• **The problem**
What follows is a set of entries; retype all of them exactly.

• **Excerpted data**
· · · · ·
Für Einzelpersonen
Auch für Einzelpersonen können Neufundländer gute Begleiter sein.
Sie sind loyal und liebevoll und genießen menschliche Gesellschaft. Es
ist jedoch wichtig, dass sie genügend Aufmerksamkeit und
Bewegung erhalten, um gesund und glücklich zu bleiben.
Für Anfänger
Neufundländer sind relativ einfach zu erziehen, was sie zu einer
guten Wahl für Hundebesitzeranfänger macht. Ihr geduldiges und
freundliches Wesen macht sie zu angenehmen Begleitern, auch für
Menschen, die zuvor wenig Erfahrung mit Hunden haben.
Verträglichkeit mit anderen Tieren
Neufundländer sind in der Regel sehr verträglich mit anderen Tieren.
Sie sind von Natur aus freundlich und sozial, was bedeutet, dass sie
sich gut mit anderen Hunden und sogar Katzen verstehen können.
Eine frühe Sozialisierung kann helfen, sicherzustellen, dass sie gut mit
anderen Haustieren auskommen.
· · · · ·
• **Your solution**
Für Einzelpersonen
Auch für Einzelpersonen können Neufundländer gute Begleiter sein.
Sie sind loyal und liebevoll und genießen menschliche Gesellschaft. Es
ist jedoch wichtig, dass sie genügend Aufmerksamkeit und
Bewegung erhalten, um gesund und glücklich zu bleiben.
Für Anfänger
Neufundländer sind relativ einfach zu erziehen, was sie zu einer
guten Wahl für Hundebesitzeranfänger macht. Ihr geduldiges und
freundliches Wesen macht sie zu angenehmen Begleitern, auch für
Menschen, die zuvor wenig Erfahrung mit Hunden haben.
Verträglichkeit mit anderen Tieren
Neufundländer sind in der Regel sehr verträglich mit anderen Tieren.
Sie sind von Natur aus freundlich und sozial, was bedeutet, dass sie
sich gut mit anderen Hunden und sogar Katzen verstehen können.
Eine frühe Sozialisierung kann helfen, sicherzustellen, dass sie gut mit
anderen Haustieren auskommen.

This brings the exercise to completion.